## [EXERCISE REQUIREMENTS]
Report how many lines in the rows below contain the string "radius", giving only the number.

## [EXTRACTED RECORDS]

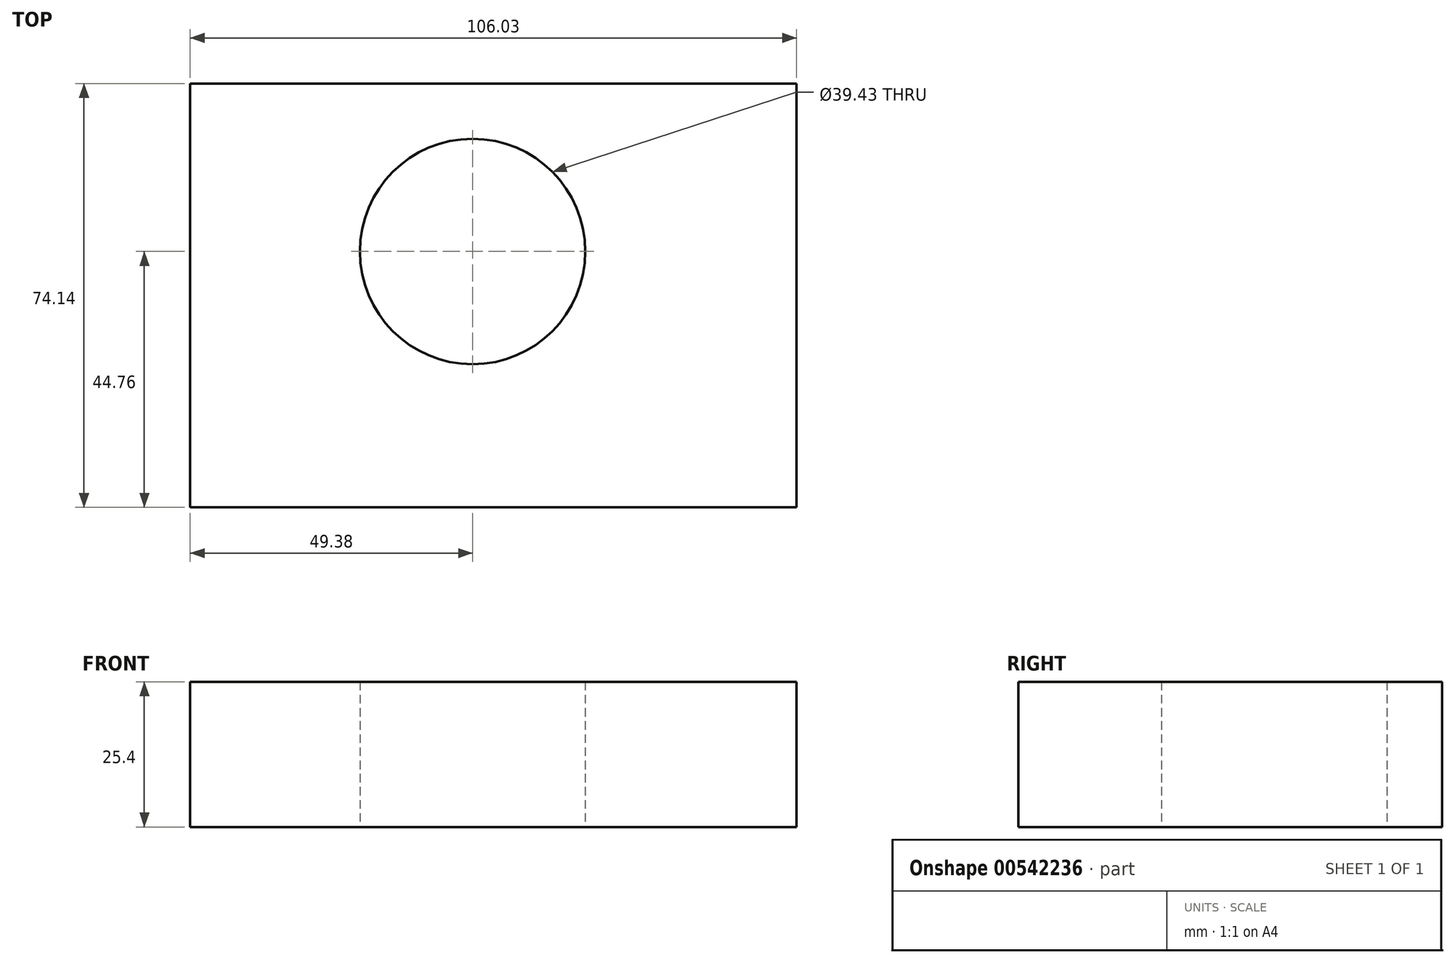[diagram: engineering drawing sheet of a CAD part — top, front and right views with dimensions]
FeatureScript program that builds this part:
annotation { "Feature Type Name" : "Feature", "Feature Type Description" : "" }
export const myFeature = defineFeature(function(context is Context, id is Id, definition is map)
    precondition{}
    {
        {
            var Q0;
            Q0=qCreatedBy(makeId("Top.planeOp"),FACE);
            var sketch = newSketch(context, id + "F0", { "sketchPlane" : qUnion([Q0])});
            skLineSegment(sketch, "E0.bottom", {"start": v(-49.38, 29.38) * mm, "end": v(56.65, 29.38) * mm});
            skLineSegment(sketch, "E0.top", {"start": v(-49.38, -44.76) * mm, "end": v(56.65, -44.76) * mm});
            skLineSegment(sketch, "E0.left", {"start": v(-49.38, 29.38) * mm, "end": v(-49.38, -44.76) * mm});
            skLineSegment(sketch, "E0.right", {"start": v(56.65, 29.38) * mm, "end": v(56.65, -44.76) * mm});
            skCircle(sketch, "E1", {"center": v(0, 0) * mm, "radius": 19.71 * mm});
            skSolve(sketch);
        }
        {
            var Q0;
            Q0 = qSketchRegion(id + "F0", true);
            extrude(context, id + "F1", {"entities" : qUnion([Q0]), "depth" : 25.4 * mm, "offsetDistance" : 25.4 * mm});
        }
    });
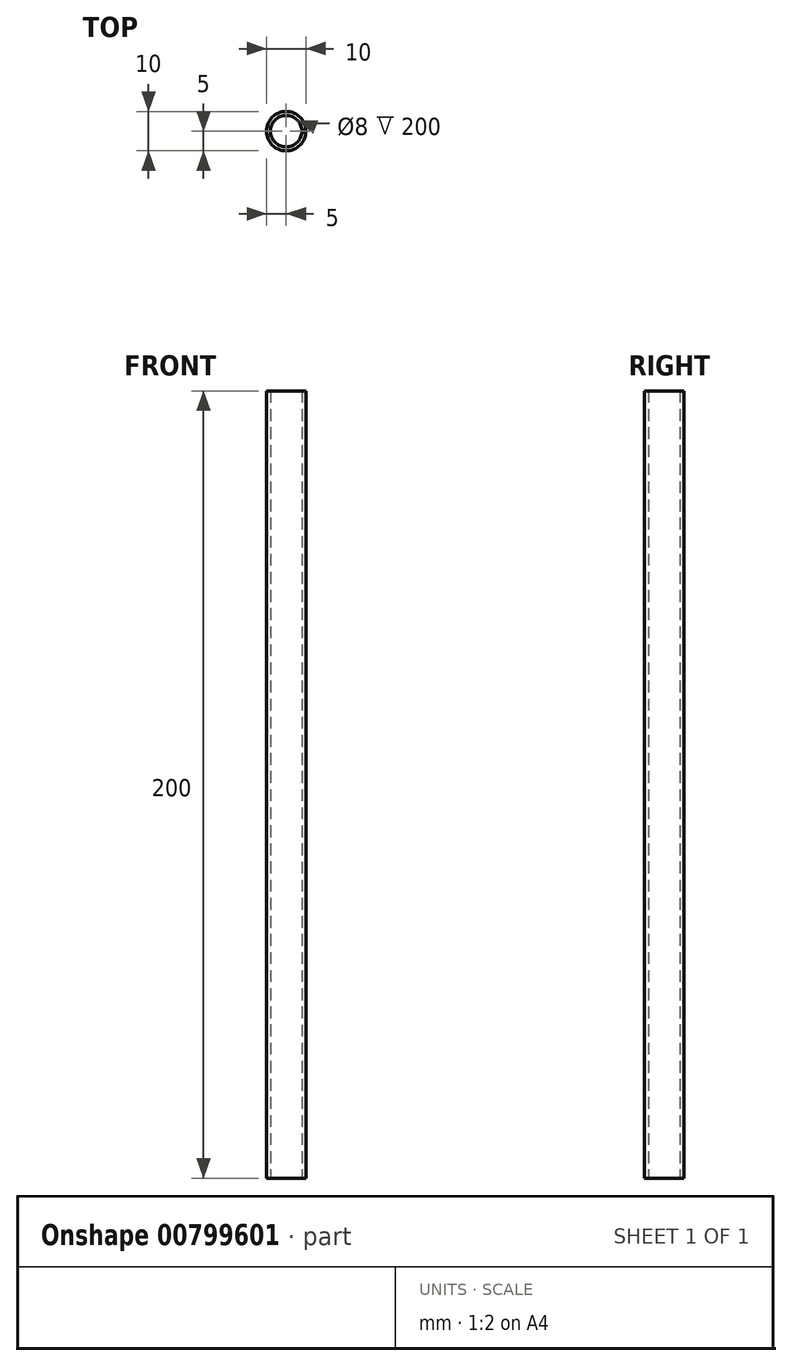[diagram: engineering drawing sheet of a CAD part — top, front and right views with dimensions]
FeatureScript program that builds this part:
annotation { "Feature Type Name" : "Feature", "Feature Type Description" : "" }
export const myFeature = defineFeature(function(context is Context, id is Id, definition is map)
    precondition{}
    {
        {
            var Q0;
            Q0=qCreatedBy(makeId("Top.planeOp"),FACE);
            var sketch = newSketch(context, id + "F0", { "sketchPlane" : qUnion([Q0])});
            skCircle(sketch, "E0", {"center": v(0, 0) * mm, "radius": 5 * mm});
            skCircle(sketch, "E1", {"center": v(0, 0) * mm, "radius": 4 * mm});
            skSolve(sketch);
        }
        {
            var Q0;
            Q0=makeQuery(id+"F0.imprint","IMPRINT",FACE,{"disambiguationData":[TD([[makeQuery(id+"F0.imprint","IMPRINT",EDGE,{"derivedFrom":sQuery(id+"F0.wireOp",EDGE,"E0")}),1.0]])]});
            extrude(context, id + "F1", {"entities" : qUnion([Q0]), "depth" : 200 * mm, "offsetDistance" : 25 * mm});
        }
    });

## [OUTPUT FOR THIS TASK]
3